Post by Sparky Prime »

BWprowl wrote:After Optimus let half of Chicago get blown up in the last movie to ‘teach humans a lesson’,

Like the Autobots weren't asked to leave Earth by the government after the Decepticons issued a threat in the first place?
he suddenly takes it personally when the lesson they learned is “Maybe we shouldn’t rely on sociopathic aliens to save us all the time”, and turns into a berserker engine of vengeance, bellowing “I’ll kill you!” what feels like every five minutes and eventually having to learn from Marky Mark the same lesson he himself was espousing in the previous movies (“Humans aren’t so bad, they have potential”)
Considering the Autobots saved humanity from enslavement (and saved the sun in the film before that), being secretly hunted down by a black ops team is a bit of the opposite reaction you'd expect. I think it makes sense Optimus would become a little disillusioned with the human race after that.

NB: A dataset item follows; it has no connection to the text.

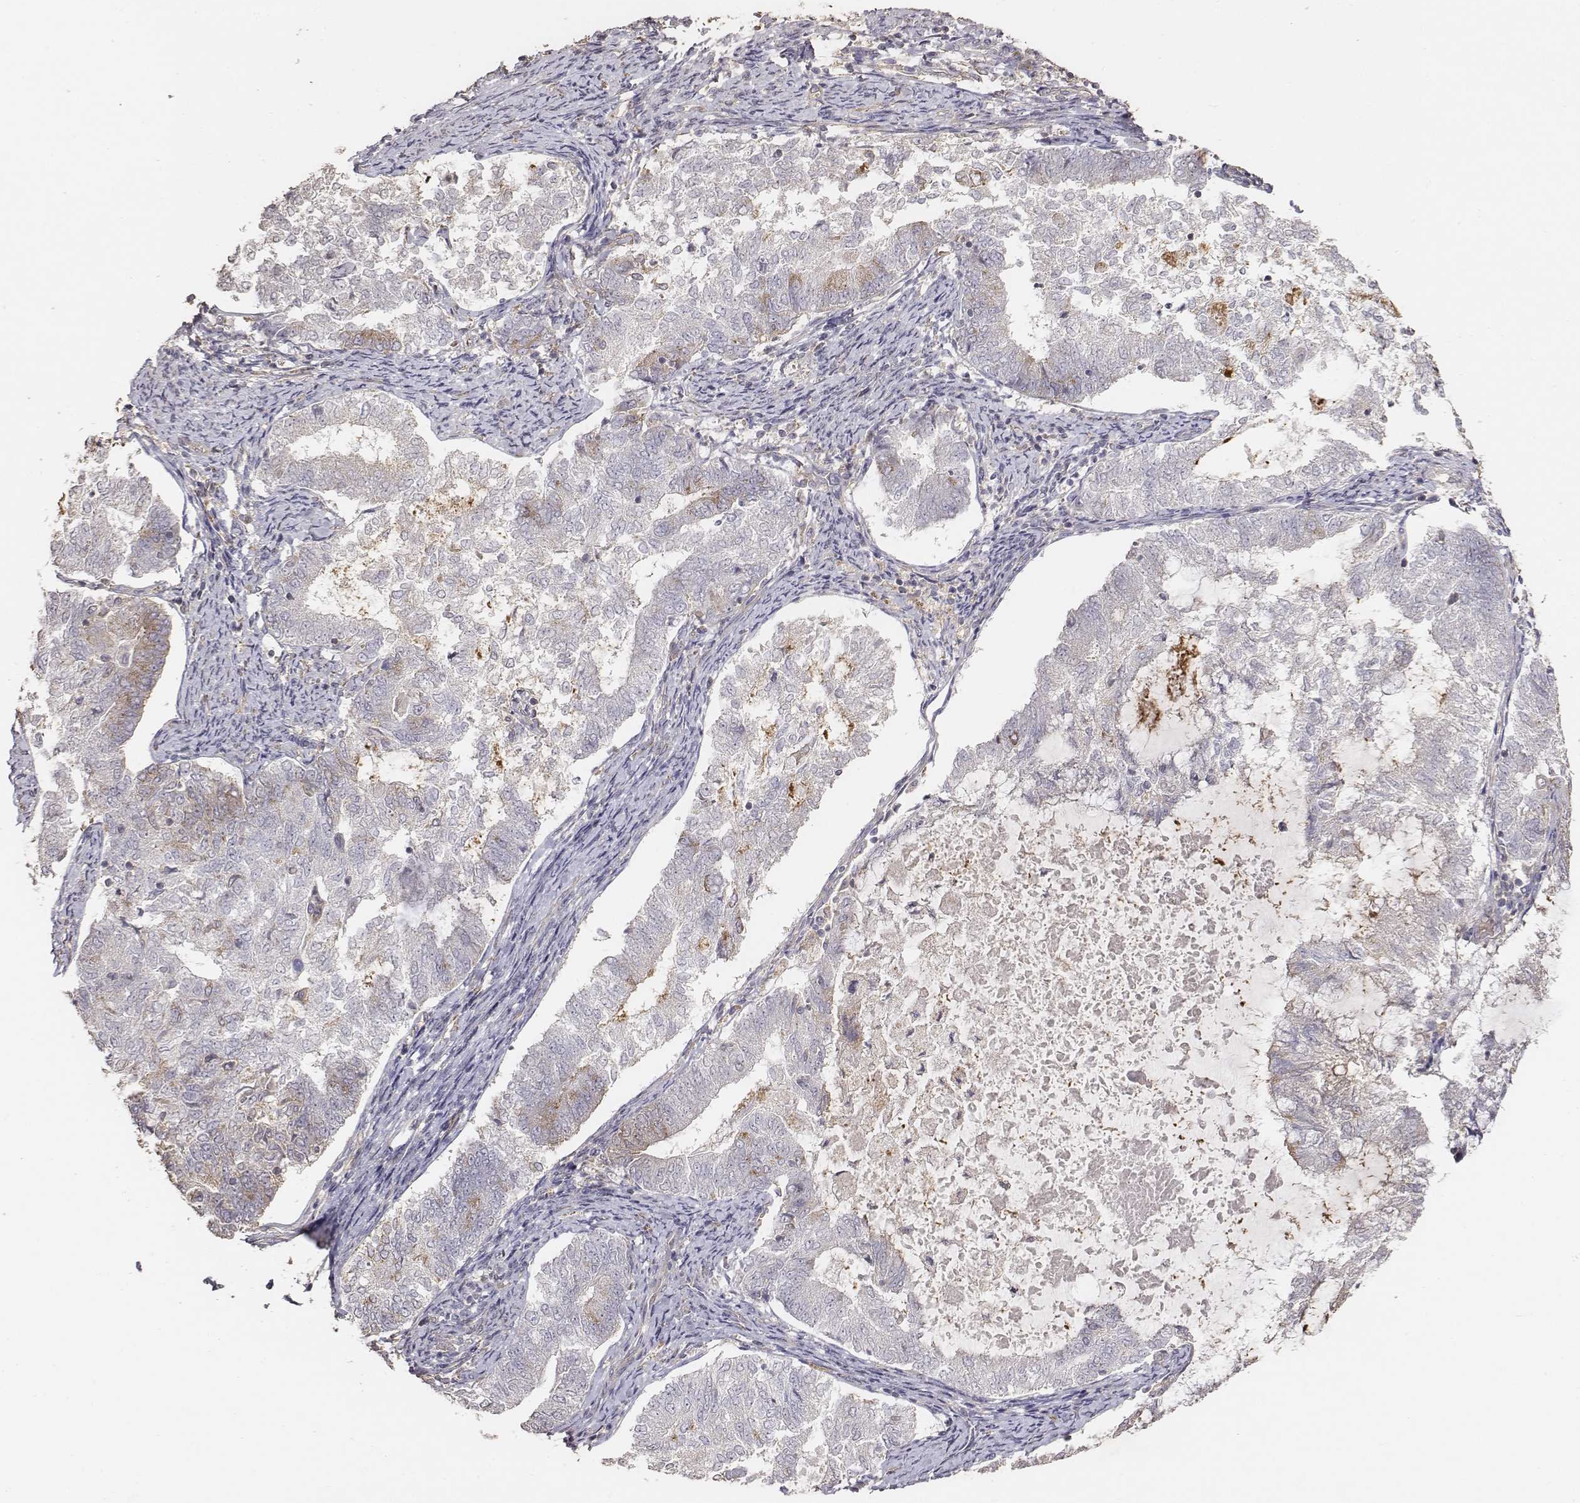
{"staining": {"intensity": "moderate", "quantity": "<25%", "location": "cytoplasmic/membranous"}, "tissue": "endometrial cancer", "cell_type": "Tumor cells", "image_type": "cancer", "snomed": [{"axis": "morphology", "description": "Adenocarcinoma, NOS"}, {"axis": "topography", "description": "Endometrium"}], "caption": "Endometrial cancer stained with immunohistochemistry reveals moderate cytoplasmic/membranous staining in about <25% of tumor cells. The staining is performed using DAB brown chromogen to label protein expression. The nuclei are counter-stained blue using hematoxylin.", "gene": "AP1B1", "patient": {"sex": "female", "age": 65}}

Drift and Crosshairs leave Hound to defend the city by himself so they can go sit on their asses and watch Optimus fight the Dinobots by himself
Hound and Bumblebee fell off the ramp of the ship when it was shot down and crashed several miles away, which is when Optimus decides to free the Dinobots for some more reinforcements, they didn't just leave them.
We’re supposed to be shocked and appalled when Galvatron smashes some civilian cars up in his initial outing, but when Bumblebee’s flipping and exploding random boats and torching bridges, it’s all good!
Difference being Galvatron was supposed to be under the control of a human operator at the time, and instead was acting out on his own, purposefully smashing up some civilian vehicles.